__SET EXERCISE__
Rewrite the lines below as a numbered list, from the one containing "genus: Heliconius" through the one containing "genus: Microcrambus", both included, and skip any blank lines.

# # # #

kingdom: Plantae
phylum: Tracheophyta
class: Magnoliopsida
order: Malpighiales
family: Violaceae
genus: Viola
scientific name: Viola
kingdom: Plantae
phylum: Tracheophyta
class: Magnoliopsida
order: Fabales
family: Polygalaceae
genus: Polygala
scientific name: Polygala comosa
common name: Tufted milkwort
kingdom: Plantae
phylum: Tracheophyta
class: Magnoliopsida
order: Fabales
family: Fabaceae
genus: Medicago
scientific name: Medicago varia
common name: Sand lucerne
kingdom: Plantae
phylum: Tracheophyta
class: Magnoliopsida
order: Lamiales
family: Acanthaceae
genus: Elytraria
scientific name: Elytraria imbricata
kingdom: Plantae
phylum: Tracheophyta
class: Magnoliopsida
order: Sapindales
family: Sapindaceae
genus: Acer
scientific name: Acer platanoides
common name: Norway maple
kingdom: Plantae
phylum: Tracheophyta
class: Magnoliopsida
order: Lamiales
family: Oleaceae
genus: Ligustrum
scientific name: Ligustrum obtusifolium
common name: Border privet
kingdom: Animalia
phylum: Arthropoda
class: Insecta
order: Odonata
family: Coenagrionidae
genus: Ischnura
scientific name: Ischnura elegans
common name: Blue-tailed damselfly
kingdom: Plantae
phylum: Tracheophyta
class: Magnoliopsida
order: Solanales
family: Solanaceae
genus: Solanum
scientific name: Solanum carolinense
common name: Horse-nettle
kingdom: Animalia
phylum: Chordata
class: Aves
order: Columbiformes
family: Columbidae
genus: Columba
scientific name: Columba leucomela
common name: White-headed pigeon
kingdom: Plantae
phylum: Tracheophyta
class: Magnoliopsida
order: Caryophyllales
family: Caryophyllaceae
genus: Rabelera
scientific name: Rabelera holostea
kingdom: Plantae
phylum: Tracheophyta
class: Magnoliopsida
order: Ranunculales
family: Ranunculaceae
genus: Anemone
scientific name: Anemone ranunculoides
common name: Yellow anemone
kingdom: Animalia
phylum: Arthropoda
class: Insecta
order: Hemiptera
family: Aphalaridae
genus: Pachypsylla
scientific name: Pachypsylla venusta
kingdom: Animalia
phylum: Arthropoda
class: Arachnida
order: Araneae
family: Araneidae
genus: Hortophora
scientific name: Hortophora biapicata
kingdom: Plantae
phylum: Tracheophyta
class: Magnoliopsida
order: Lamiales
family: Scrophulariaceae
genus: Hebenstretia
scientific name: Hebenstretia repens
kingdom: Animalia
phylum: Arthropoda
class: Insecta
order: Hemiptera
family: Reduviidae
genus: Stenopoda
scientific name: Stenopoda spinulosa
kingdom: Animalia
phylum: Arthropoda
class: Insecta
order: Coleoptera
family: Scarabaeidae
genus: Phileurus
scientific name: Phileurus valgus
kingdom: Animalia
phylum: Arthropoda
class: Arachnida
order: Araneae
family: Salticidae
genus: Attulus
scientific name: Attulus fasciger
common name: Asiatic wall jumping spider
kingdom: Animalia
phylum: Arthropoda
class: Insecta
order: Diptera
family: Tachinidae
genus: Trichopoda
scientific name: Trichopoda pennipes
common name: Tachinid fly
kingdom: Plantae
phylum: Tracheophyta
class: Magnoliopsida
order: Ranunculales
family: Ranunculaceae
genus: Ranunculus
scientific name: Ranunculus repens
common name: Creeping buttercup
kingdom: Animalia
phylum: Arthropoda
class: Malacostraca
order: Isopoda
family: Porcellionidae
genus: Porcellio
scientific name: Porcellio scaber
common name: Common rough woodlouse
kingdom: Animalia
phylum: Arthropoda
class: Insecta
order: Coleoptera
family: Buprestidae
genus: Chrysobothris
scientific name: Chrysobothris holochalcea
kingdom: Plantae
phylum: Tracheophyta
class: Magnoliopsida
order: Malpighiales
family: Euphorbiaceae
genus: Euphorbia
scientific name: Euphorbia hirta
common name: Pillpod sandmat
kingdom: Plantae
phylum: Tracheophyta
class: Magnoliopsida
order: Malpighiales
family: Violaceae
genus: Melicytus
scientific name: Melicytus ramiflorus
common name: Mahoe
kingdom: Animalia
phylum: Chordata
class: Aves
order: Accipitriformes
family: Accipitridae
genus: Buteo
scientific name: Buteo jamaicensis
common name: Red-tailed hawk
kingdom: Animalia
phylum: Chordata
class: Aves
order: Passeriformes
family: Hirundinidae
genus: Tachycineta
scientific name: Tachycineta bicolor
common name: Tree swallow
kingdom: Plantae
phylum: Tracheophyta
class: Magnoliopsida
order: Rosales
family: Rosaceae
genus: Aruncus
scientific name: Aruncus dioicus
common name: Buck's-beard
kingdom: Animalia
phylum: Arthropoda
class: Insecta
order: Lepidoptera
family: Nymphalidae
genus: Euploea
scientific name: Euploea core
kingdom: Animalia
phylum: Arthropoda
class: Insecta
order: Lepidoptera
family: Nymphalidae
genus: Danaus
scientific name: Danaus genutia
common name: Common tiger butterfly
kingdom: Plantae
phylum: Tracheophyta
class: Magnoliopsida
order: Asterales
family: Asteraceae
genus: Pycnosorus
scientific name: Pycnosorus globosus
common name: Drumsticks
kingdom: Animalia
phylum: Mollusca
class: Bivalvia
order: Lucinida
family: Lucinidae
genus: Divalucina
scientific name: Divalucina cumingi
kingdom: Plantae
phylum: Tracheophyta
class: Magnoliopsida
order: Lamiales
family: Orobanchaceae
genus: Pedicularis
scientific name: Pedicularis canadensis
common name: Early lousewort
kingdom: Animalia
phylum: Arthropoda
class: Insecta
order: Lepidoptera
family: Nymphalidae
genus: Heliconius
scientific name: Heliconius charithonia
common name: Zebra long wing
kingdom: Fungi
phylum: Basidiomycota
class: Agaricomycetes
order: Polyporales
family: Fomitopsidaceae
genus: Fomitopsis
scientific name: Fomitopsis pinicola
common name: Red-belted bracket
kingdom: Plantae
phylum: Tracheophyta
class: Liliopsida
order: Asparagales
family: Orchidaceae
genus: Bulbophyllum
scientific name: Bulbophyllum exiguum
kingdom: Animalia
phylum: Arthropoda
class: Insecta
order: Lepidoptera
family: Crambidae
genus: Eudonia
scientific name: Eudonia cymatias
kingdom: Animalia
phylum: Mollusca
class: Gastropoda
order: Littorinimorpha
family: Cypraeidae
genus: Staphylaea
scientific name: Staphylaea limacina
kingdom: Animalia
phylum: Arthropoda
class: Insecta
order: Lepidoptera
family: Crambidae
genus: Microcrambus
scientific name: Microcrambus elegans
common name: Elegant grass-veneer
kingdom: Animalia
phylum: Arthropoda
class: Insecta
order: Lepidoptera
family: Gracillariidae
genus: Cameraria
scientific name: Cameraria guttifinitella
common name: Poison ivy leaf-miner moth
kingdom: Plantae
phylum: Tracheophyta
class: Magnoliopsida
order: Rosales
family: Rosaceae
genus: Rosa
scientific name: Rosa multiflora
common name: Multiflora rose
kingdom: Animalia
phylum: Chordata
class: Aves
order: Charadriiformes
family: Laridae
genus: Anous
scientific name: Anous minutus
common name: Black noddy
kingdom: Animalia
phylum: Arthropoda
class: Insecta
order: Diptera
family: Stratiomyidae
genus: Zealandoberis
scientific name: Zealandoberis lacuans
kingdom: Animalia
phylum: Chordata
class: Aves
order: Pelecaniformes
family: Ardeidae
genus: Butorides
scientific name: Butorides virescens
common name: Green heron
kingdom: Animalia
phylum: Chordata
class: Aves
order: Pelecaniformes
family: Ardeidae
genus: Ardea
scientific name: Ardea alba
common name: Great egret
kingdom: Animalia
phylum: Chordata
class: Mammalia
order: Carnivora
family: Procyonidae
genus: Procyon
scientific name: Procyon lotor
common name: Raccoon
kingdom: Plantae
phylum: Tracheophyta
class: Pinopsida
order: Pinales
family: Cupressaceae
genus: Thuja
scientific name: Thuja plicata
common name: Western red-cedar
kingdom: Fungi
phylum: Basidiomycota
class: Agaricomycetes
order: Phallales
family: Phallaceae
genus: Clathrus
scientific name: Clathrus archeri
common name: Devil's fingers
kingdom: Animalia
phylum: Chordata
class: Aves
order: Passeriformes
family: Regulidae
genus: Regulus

# # # #

__TASK SOLUTION__
1. genus: Heliconius
2. scientific name: Heliconius charithonia
3. common name: Zebra long wing
4. kingdom: Fungi
5. phylum: Basidiomycota
6. class: Agaricomycetes
7. order: Polyporales
8. family: Fomitopsidaceae
9. genus: Fomitopsis
10. scientific name: Fomitopsis pinicola
11. common name: Red-belted bracket
12. kingdom: Plantae
13. phylum: Tracheophyta
14. class: Liliopsida
15. order: Asparagales
16. family: Orchidaceae
17. genus: Bulbophyllum
18. scientific name: Bulbophyllum exiguum
19. kingdom: Animalia
20. phylum: Arthropoda
21. class: Insecta
22. order: Lepidoptera
23. family: Crambidae
24. genus: Eudonia
25. scientific name: Eudonia cymatias
26. kingdom: Animalia
27. phylum: Mollusca
28. class: Gastropoda
29. order: Littorinimorpha
30. family: Cypraeidae
31. genus: Staphylaea
32. scientific name: Staphylaea limacina
33. kingdom: Animalia
34. phylum: Arthropoda
35. class: Insecta
36. order: Lepidoptera
37. family: Crambidae
38. genus: Microcrambus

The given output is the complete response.